Case: A policyholder (who falls under the Marginal tax rate band of 40%) purchased lifetime - deferred annuity (with 10 years deferred period).

Annual premium paid by policyholder for 10 years is 1,000.

The annual investment income earned on Premium paid net of taxes is 5000, accumulated every year, is taxed on the concept of I-E at basic rate, during the accumulation phase.

After 10 years, suppose this the annuity fund value stands at 15,000.

Ques1: Is this 15,000 (Fund value) net of tax?

Ques2: Is this 15,000 considered as Purchase price of annuity?

Assuming the above two questions are true –

Annual Annuity an vesting date is computed to be 2000 p.a.

Expected Lifetime of policyholder – 10years

Policyholder component = 15000/10 = 1500

Tax would be paid on 2000 – 1500 at Marginal rate (40%)

Ques 3: Isn’t the government charging less tax during accumulation phase(basic rate, 20%) when policyholder is liable to pay marginal rate (40%, which is higher than basic rate)?

Ques 4: if Ques 1 statement is false, won’t the situation fall under double taxation case?
 
I think you are over-complicating this.

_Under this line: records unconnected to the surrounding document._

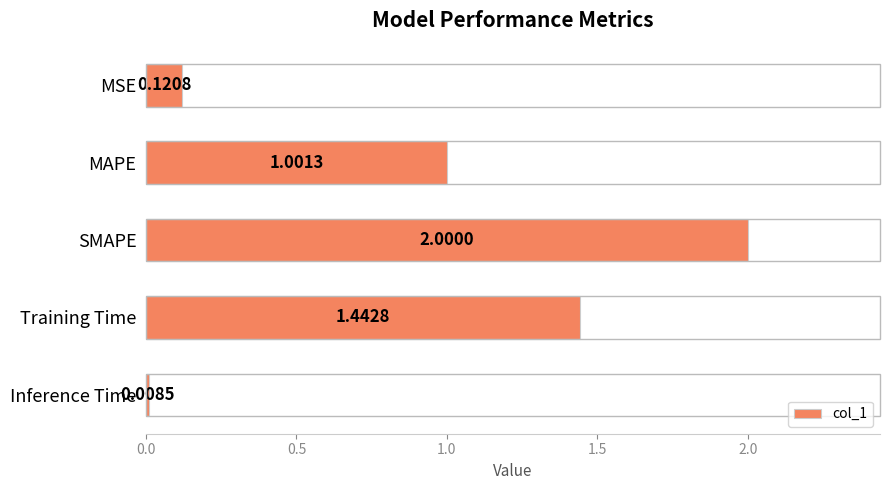

What is the difference between the maximum and minimum values?

2.0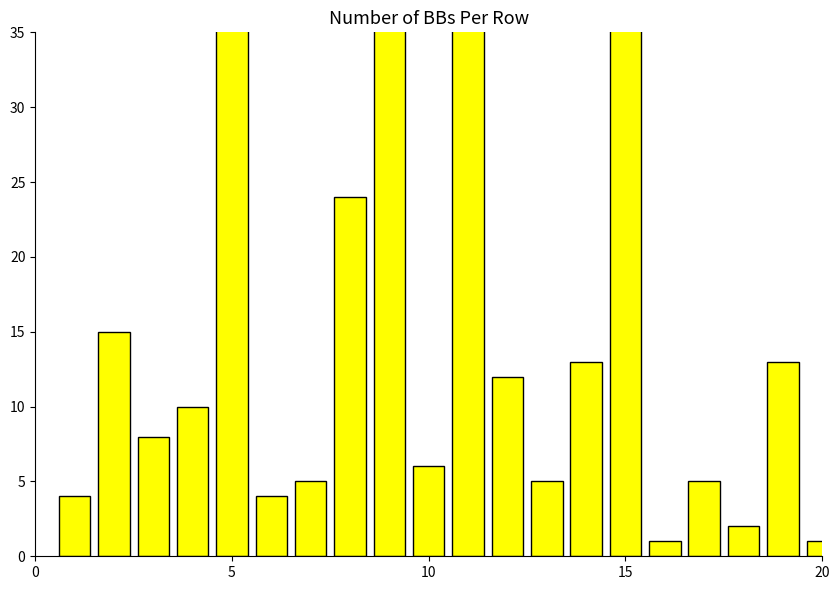

What is the minimum value shown in the chart?

1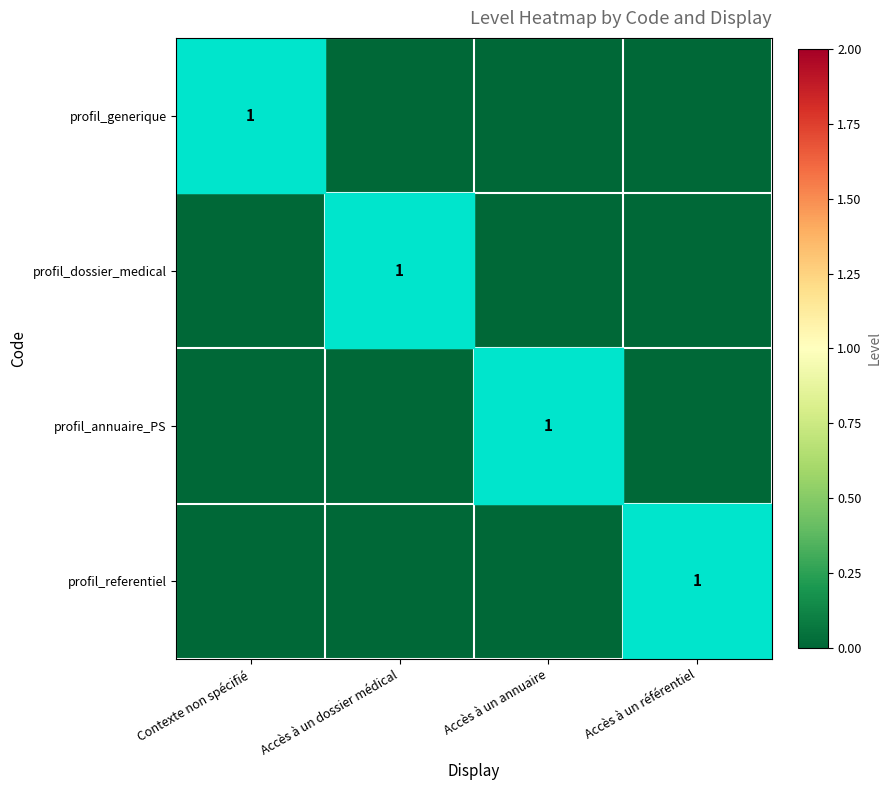

At Accès à un annuaire, list the series in order from smallest to largest.

profil_generique, profil_dossier_medical, profil_referentiel, profil_annuaire_PS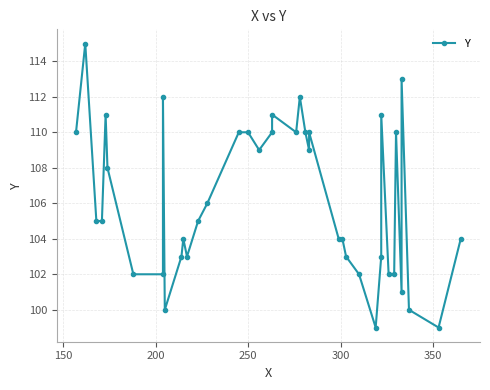

Reading right to left, list all the values displayed in this chart.

104	99	100	113	101	110	102	102	111	103	99	102	103	104	104	110	109	110	112	110	111	110	109	110	110	106	105	103	104	103	100	112	102	102	108	111	105	105	115	110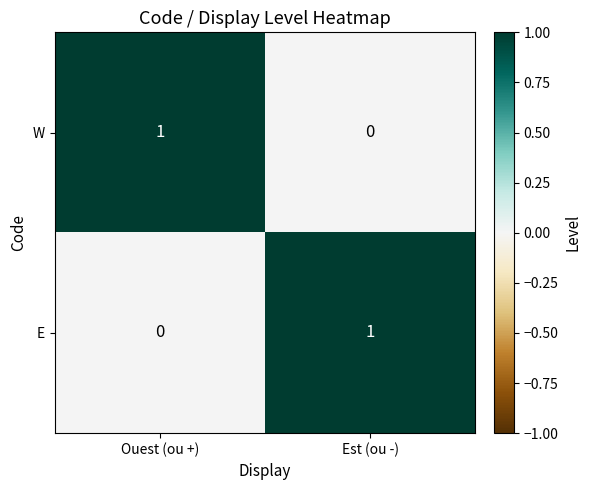

Reading right to left, extract all data points from this chart.

W: 0	1
E: 1	0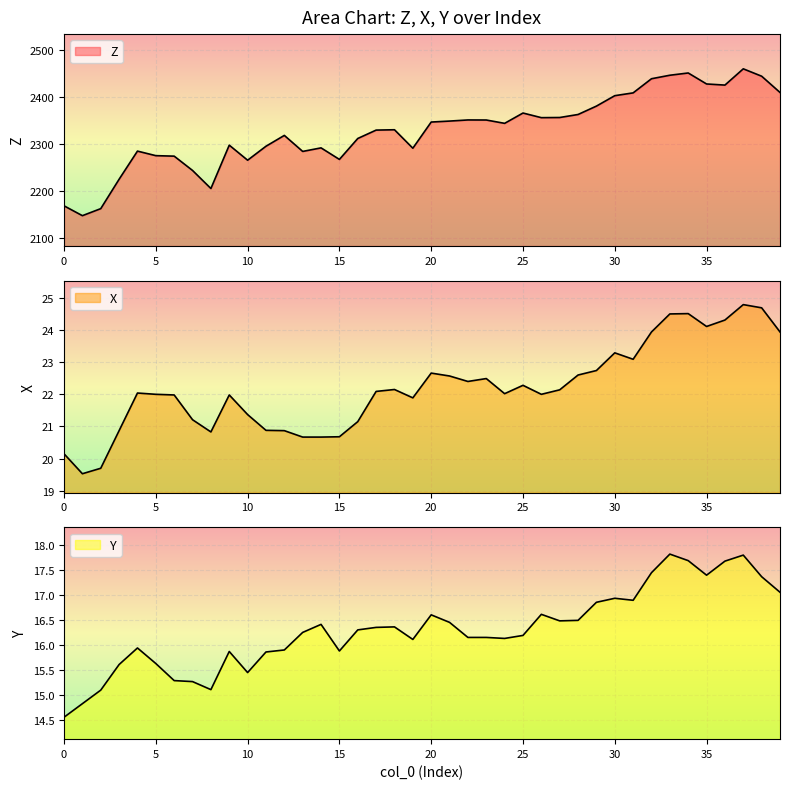

True or false: X and Z intersect in this chart.

False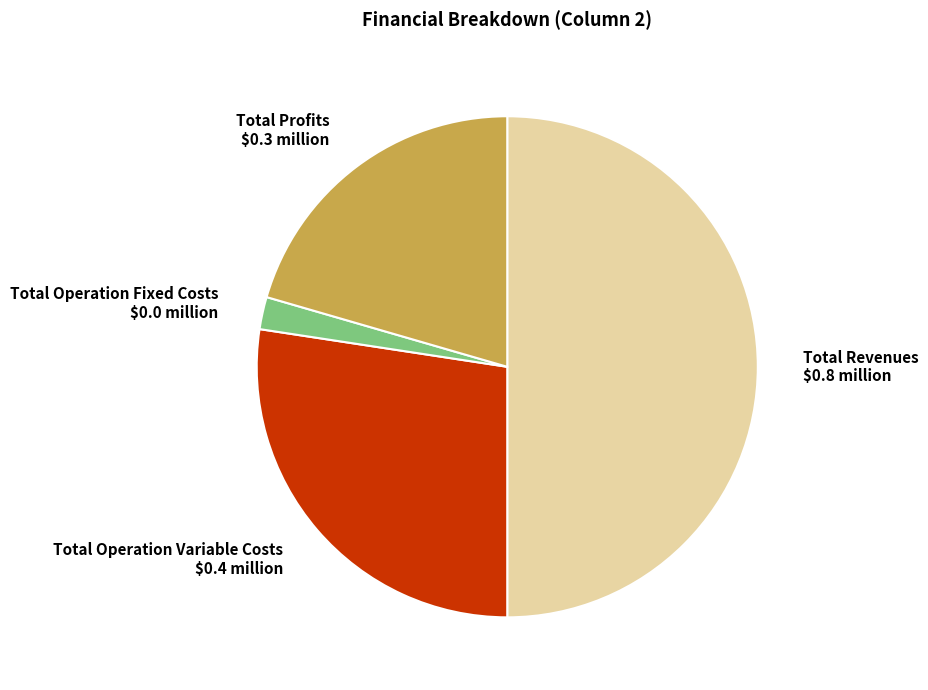

Which category accounts for the majority?

Total Revenues $0.8 million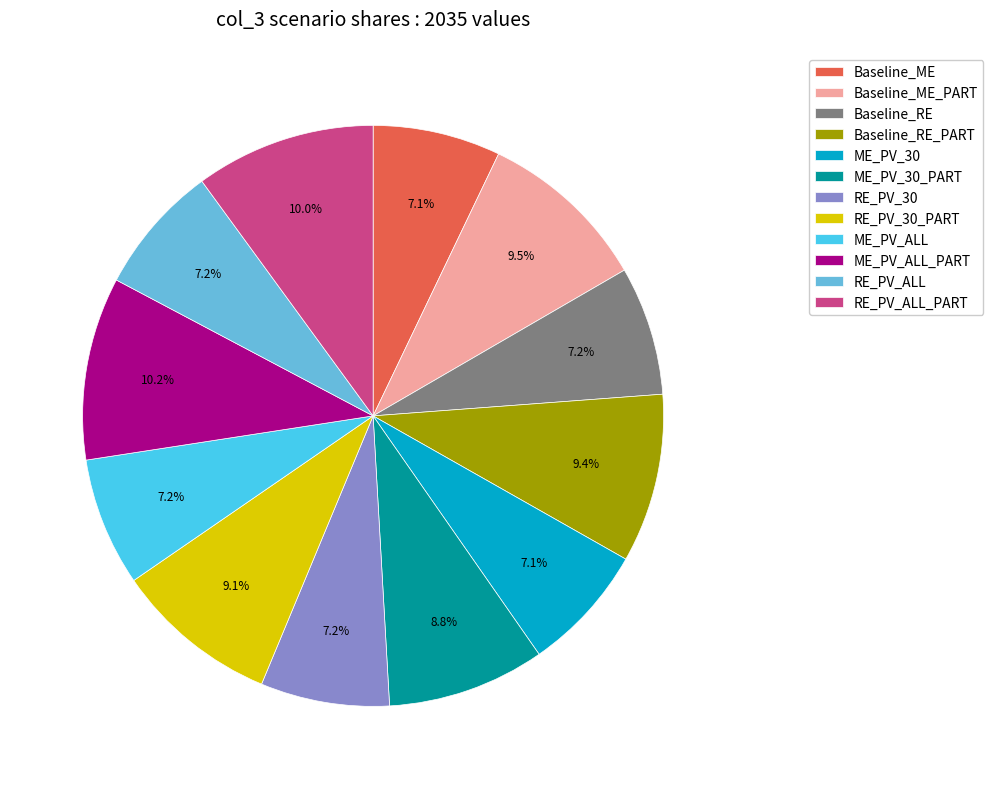

Do RE_PV_30_PART and RE_PV_30 together represent more than half of the pie?

No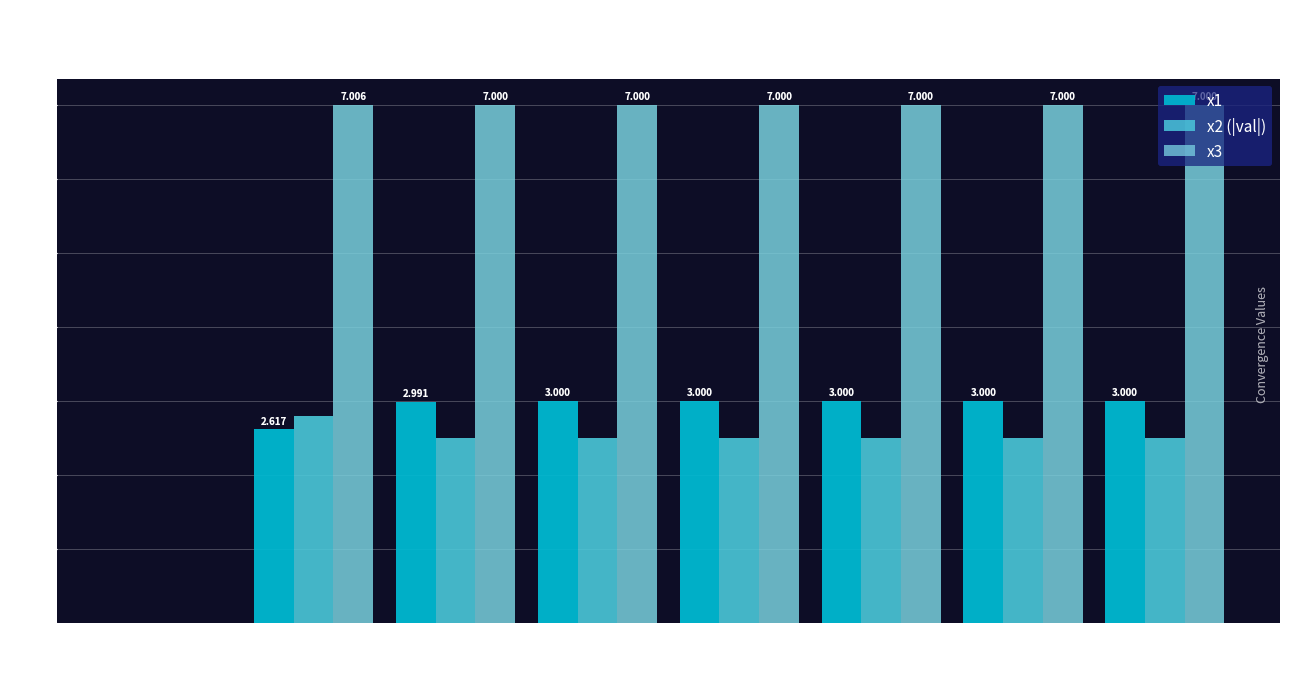

At how many categories does at least one series exceed 0?

7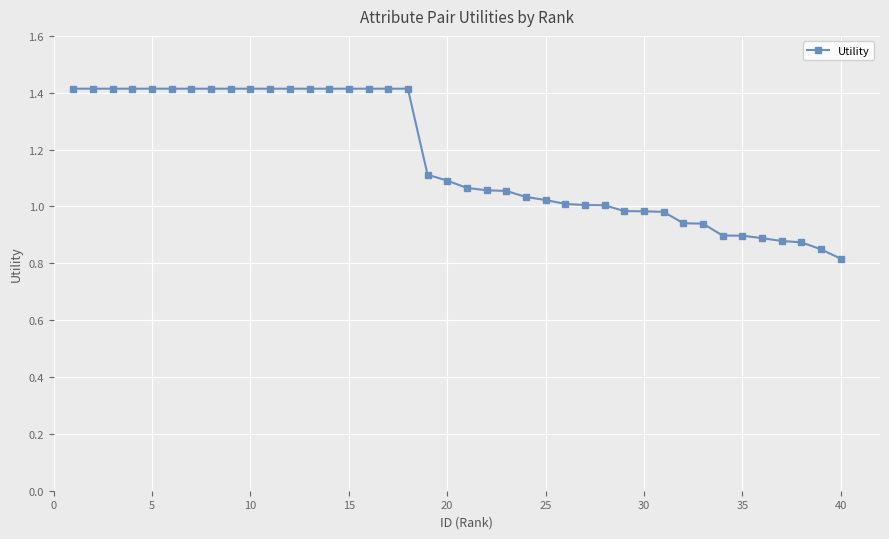

What is the sum of all values?

46.8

A 'general annuity' basically refers to a 'purchased life annuity': an immediate annuity.
A deferred annuity is more likely to have been purchased within (UK) pensions legislation, hence would be part of non-BLAGAB.
[I guess there might have been some non-pensions deferred annuities purchased in the past in the UK, but this feels very obscure and not something that is covered in the Core Reading. If you wanted further information on how those were treated, that is a question for a tax expert - not for the SA2 forum!]